>> begin Provided passage

Work Done query

[apple2357]

Not sure where to post this:

I saw this question in a book:







Is this correct? Is it not the case the work done is 50J ( 20cos60 x 5) .some of that of that work (30J) goes towards overcoming friction and some of it (20J) towards increasing KE, but it's all work done. So the answer is 50J.

What does the question mean when it asks 'work done IN...' ?

 

[The Highlander]

Is this correct? Is it not the case the work done is 50J ( 20cos60 x 5) .some of that of that work (30J) goes towards overcoming friction and some of it (20J) towards increasing KE, but it's all work done. So the answer is 50J.

What does the question mean when it asks 'work done IN...' ?

Yes, it is correct, the work done "IN" moving the box is 20 J.

The use of the phrase: "the work done in moving the box" means that they want you to focus only on the work that is done to move it.

>> end Provided passage

◆ **Prompt 1**
According to the work-done forum thread, why does the reply say the work done in moving the box is 20 J?
◆ **Prompt 2**
Could you carry on the work-done forum thread from its final sentence?

>> begin Dataset rows

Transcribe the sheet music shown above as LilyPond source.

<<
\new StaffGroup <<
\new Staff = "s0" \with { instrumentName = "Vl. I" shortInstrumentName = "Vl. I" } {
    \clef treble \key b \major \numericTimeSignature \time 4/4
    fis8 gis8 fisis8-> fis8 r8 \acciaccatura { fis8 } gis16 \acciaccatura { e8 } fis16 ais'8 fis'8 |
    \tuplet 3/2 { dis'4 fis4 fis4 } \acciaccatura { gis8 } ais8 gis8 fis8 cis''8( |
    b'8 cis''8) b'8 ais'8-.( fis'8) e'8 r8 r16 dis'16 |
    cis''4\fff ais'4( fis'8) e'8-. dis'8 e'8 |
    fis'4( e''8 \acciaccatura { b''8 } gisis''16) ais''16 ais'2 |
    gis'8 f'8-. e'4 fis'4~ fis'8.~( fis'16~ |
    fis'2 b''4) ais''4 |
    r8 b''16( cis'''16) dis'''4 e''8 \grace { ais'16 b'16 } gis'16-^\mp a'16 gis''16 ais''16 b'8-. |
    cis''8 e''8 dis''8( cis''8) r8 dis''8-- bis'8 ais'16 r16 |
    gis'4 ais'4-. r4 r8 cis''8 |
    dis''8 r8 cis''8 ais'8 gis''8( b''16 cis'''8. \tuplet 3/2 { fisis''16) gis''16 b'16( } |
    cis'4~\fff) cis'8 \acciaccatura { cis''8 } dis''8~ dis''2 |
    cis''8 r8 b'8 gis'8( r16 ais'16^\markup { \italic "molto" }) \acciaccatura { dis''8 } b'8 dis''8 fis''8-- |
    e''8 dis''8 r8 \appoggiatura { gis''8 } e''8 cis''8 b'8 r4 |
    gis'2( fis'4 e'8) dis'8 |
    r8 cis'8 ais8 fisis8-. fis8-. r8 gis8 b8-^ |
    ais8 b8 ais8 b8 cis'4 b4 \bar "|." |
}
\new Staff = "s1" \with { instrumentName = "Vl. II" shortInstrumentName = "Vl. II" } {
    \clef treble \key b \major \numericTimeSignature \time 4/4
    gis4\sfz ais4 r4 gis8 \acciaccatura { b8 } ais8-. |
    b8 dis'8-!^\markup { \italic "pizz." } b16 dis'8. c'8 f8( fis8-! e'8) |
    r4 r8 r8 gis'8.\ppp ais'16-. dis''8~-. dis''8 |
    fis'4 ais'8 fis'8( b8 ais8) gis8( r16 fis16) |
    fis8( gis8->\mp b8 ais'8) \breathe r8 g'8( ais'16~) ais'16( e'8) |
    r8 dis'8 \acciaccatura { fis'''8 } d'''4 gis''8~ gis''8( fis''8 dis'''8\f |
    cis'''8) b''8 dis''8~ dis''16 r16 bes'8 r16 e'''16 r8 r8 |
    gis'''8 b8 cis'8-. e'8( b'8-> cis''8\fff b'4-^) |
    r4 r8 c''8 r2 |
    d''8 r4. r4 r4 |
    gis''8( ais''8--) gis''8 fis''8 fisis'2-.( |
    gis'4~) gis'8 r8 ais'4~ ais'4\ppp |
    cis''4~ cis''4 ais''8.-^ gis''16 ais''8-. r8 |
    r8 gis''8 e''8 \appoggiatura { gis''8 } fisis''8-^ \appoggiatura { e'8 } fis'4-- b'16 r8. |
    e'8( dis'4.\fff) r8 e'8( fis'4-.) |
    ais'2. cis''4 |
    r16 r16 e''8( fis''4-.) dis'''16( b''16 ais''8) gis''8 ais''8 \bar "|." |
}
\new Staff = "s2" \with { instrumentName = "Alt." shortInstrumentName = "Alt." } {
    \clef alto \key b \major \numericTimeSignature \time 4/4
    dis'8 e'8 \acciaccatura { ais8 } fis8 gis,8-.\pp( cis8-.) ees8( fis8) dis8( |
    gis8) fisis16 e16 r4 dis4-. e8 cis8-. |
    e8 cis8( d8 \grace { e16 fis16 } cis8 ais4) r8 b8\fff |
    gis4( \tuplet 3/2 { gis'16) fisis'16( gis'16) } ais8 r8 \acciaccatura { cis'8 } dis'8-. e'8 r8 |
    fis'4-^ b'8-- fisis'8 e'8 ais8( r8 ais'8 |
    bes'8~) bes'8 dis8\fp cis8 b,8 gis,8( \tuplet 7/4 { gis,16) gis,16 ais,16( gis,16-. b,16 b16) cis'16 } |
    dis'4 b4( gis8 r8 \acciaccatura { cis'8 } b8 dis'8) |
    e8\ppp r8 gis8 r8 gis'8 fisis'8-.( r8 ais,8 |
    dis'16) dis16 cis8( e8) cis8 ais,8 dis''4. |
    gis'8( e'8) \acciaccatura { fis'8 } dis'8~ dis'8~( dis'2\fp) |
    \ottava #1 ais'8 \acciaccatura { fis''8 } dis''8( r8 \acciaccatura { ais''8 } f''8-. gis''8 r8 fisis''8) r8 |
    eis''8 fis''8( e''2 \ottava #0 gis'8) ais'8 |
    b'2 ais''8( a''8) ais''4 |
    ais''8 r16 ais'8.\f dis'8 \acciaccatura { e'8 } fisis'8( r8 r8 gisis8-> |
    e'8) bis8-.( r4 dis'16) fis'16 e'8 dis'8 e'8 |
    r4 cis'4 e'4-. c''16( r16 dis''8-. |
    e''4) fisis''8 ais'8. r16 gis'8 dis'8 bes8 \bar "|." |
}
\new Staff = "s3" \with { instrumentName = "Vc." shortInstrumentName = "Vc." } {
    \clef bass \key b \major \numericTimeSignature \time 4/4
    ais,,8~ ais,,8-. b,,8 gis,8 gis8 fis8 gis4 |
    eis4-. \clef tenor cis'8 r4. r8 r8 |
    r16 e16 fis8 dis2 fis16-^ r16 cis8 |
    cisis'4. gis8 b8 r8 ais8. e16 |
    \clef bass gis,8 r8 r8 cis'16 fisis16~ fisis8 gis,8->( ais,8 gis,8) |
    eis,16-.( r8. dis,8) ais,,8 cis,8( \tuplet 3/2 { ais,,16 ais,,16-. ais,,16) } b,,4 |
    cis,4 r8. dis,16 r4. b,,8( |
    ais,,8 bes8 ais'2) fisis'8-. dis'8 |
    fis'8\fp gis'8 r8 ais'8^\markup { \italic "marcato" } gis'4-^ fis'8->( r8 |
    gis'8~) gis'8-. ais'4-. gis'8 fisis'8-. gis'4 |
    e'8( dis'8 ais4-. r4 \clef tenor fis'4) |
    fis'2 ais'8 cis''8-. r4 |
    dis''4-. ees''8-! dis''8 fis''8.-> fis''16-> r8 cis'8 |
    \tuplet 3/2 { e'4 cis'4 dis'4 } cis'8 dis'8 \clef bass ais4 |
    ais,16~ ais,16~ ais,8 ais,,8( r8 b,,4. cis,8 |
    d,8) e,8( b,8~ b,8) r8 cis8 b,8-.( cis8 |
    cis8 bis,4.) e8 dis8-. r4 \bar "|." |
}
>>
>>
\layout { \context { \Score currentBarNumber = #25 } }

>> end Dataset rows

◆ **Exercise response 1**
The reply says that the phrase "the work done in moving the box" asks you to focus only on the work that is done to move it.

◆ **Exercise response 2**
"Work" is, of course, Energy and movement involves Kinetic Energy whereas resistance to movement, ie: Friction, usually results in Heat or Sound (noise); both alternative forms of Energy.

You are right that there will be (30 J of) Energy consumed (lost) in overcoming friction (as Heat and/or Sound) but the question is basically telling you to ignore that (by the very use of the phrase: "the work done in moving the box"), so you only use the resultant force (after the opposing frictional force in the direction opposite to the movement is taken into account) to calculate "the work done in moving the box".

Hope that helps.

 

[apple2357]

i think that helps... let me get back to you if it doesn't. I will muse.
Thanks

 

[logistic_guy]

Saying just \(\displaystyle \textcolor{indigo}{\bold{Find \ the \ work \ done \ in \ moving \ the \ box.}}\) is ambiguous.

It could mean:

\(\displaystyle \bold{Work \ done \ by \ a \ specific \ force \ like \ the \ rope.}\)

Or

\(\displaystyle \bold{Net \ work \ done}\) \(\displaystyle \longrightarrow\) \(\displaystyle \bold{total \ work \ done \ by \ all \ forces.}\)


A good textbook would be more precise and would say at least one of the following:

Find the work done by the rope\(\displaystyle \cdots \longrightarrow \textcolor{blue}{\text{applied force}}\)
Find the work done against friction\(\displaystyle \cdots \longrightarrow \textcolor{red}{\text{work done by the rope}} \longrightarrow \textcolor{blue}{\text{applied force}}\)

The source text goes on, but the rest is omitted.